Con la misma intensidad, el otro asunto que ha sido materia de análisis, reflexión y decisiones, es la delicada cuestión del acceso de los países pobres a las vacunas. Consideraciones humanitarias, políticas y sanitarias han confluido para promover distintas iniciativas que permitan llevar las vacunas a quienes no tienen recursos suficientes. De no hacerlo, el riesgo es enorme, no solo para los habitantes de las naciones carentes de recursos: también para los países ricos, porque en estos tiempos globalizados, evitar que el virus viaje de un lugar a otro, es simplemente imposible. Hasta por razones prácticas y por preservarse de posibles nuevas olas, es deber de los países ricos contribuir a los procesos de vacunación de las naciones que no tienen como pagarlas.
En medio de este grueso panorama que he comentado hasta aquí, aparece la perversa e irregular situación de Venezuela, bajo el régimen de Maduro. Si lo resumo en una frase digo lo siguiente: lo han hecho todo para que la pandemia adquiera las proporciones de una catástrofe. En primer lugar, reaccionaron tarde y minimizando el peligro que representaba el virus. A continuación, comenzaron a desinformar y a perseguir a médicos, paramédicos, academias y periodistas que advertían lo que estaba ocurriendo y sobre lo que podría venir (de hecho, todavía hoy, en Venezuela no se sabe cuántas personas han fallecido, cuántos son los contagiados, ni tampoco hay proyecciones oficiales sobre las tendencias posibles de la pandemia). Un tercer capítulo de esta política criminal han sido los anuncios de Maduro de gotas milagrosas, vacunas que no han llegado nunca, dotaciones hospitalarias inexistentes, declaraciones que se hicieron para simular que el régimen tenía la pandemia controlada. Los hechos han demostrado que se trato siempre de mentiras, unas tras otras.
El episodio por el cual rechazaron hacer uso del mecanismo Covax, para evitar un acuerdo con el gobierno interino encabezado por Juan Guaidó, debe ser una de las más aberrantes decisiones tomadas por el régimen, cuyo resultado no es otro que más muerte para las víctimas del virus, más retrasos en los programas de vacunación, mayor propagación de la atmósfera de incertidumbre y desesperanza que castiga al conjunto de la población venezolana.
Pero eso sí, apenas llegaron las primeras dosis, Maduro y su familia, los enchufados y sus familiares se apropiaron de ellas y se vacunaron, a plena luz del día, para que no haya dudas sobre quién detenta el poder, con qué impunidad lo ejerce, y que toda esa exhibición está basada en un abierto e inocultable desprecio por la sociedad venezolana. Es una política de indiferencia, de desprecio por las vidas de millones de personas.

Registros de datos:

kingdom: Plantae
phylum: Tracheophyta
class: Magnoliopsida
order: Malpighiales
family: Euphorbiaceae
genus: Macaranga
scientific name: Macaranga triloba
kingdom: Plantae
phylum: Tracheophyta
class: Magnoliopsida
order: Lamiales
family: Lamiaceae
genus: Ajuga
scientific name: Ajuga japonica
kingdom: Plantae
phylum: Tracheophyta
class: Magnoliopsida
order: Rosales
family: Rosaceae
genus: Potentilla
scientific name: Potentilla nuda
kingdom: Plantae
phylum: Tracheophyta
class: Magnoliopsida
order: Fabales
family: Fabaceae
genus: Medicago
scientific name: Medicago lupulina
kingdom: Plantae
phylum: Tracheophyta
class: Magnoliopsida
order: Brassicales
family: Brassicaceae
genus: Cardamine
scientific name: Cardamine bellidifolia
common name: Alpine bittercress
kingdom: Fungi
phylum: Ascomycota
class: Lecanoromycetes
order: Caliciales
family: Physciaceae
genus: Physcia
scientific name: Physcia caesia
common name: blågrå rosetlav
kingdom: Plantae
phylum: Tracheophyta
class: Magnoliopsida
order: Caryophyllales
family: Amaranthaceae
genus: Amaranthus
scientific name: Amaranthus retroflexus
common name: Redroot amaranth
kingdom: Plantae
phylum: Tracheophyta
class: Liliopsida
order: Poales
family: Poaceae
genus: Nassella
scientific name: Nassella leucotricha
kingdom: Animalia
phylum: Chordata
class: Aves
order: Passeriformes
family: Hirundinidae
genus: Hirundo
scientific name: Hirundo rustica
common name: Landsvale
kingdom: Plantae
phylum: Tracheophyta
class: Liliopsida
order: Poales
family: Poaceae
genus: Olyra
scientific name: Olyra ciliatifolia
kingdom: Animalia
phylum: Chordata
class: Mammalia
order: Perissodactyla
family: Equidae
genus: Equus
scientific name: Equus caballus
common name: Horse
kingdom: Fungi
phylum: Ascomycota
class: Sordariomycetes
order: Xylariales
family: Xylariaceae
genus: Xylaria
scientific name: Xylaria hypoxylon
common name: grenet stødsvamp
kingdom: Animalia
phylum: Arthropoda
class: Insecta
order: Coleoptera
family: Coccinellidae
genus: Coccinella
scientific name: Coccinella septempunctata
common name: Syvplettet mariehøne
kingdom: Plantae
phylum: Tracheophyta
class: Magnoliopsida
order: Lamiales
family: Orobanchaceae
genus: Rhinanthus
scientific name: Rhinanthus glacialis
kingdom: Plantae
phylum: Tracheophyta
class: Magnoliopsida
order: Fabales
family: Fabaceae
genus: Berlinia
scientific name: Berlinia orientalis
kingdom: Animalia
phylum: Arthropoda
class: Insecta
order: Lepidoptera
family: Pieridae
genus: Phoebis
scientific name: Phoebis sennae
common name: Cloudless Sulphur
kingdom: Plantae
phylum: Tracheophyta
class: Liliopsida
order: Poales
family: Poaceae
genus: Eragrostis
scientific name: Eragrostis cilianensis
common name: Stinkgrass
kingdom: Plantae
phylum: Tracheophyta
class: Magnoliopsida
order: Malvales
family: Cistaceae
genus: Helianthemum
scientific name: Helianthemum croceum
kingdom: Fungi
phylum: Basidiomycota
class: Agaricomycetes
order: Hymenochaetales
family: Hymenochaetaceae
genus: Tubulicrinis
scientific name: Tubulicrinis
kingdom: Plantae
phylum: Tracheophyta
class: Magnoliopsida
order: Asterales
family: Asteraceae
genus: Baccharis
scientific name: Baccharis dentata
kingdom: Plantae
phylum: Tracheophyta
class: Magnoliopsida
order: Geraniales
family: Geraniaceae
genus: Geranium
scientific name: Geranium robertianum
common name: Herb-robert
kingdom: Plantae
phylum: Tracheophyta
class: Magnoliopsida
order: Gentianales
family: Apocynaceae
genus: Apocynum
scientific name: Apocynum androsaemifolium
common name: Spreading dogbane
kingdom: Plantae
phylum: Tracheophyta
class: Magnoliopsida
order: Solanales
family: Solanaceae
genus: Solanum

Ejercicios por resolver:
**a)** Según el fragmento sobre la pandemia en Venezuela, ¿a qué grupos persiguió el régimen por advertir lo que estaba ocurriendo? Enuméralos todos.
**b)** Copia del fragmento sobre la pandemia en Venezuela el pasaje que se abre con las palabras que contienen "Pero eso sí, apenas" y se cierra con "millones de personas.".

Soluciones:
**a)** Médicos, paramédicos, academias y periodistas.

**b)**
Pero eso sí, apenas llegaron las primeras dosis, Maduro y su familia, los enchufados y sus familiares se apropiaron de ellas y se vacunaron, a plena luz del día, para que no haya dudas sobre quién detenta el poder, con qué impunidad lo ejerce, y que toda esa exhibición está basada en un abierto e inocultable desprecio por la sociedad venezolana. Es una política de indiferencia, de desprecio por las vidas de millones de personas.